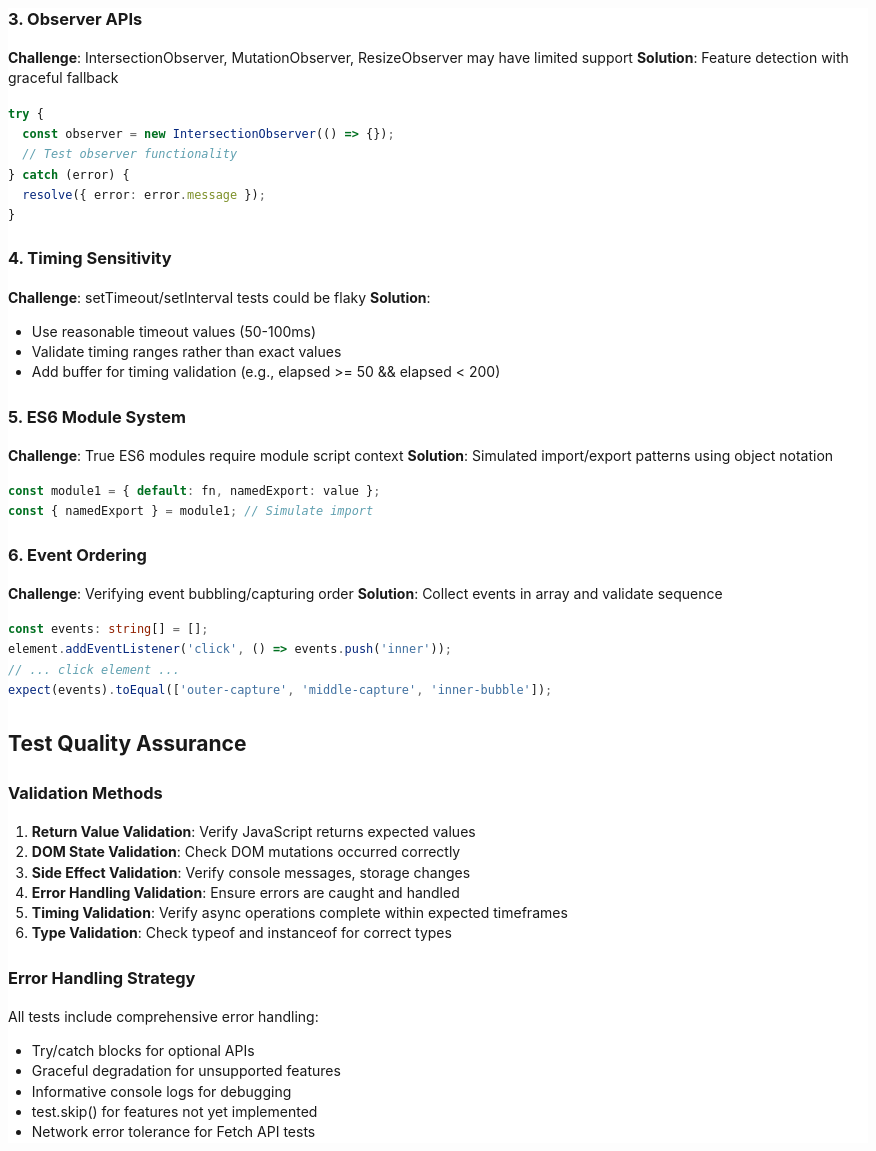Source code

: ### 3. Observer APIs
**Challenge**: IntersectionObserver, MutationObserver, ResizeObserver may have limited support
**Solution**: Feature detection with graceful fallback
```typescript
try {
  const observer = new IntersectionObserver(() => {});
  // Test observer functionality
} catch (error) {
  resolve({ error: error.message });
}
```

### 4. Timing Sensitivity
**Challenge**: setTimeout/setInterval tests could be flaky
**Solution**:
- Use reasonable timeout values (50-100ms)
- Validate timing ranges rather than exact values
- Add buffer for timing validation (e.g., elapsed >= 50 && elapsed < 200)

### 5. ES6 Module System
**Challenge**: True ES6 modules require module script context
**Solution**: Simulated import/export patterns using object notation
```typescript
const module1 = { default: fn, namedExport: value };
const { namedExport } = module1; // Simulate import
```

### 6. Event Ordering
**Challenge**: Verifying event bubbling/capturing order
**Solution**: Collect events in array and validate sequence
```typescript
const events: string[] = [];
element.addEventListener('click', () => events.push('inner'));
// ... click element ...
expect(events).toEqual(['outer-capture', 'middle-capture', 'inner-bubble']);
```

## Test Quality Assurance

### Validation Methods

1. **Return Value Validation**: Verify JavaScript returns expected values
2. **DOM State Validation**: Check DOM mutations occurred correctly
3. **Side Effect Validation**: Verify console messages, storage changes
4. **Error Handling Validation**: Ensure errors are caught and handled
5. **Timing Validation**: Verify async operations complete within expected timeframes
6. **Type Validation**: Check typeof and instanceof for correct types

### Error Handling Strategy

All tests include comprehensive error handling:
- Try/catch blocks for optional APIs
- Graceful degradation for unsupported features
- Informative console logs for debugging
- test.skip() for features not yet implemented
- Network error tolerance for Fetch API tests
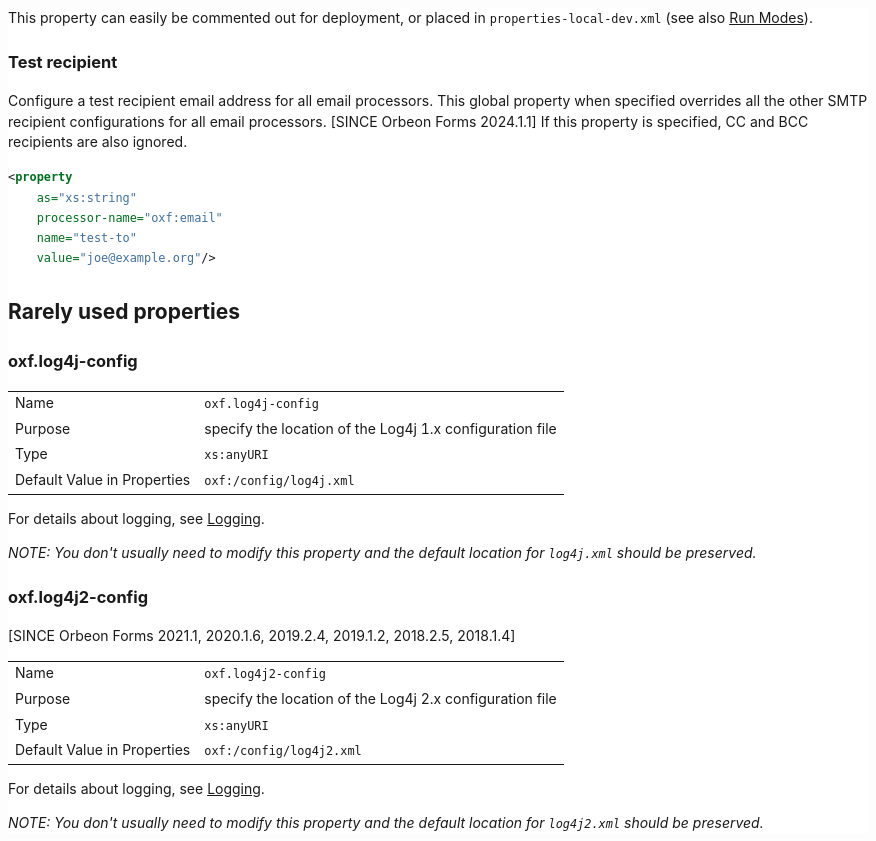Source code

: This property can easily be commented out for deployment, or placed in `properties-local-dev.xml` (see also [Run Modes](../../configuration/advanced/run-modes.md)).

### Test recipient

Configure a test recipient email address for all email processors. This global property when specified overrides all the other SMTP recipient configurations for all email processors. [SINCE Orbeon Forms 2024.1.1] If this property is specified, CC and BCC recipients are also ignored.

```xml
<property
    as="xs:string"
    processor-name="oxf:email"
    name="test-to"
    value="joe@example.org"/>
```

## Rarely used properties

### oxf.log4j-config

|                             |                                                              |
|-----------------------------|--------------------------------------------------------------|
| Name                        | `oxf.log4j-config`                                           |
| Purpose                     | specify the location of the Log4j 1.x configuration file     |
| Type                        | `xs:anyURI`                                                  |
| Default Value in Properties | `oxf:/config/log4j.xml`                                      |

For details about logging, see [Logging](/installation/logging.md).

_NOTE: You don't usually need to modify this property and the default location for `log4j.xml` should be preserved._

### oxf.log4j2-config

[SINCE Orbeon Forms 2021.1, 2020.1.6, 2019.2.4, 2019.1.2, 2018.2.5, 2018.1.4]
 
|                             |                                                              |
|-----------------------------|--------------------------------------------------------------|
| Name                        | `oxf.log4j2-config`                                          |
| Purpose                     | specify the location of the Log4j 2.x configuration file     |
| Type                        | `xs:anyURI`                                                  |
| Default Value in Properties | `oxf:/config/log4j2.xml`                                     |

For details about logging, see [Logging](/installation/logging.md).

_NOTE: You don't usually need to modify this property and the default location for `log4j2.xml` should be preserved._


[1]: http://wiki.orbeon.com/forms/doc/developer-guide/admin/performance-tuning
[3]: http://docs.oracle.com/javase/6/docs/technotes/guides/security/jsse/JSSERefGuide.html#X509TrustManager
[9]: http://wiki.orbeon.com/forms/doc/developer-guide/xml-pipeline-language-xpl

PROBLEM DESCRIPTION> Return all lines from the data above with "catch" in them.

ANSWER FOR THIS EXERCISE>
} catch (error) {
- Try/catch blocks for optional APIs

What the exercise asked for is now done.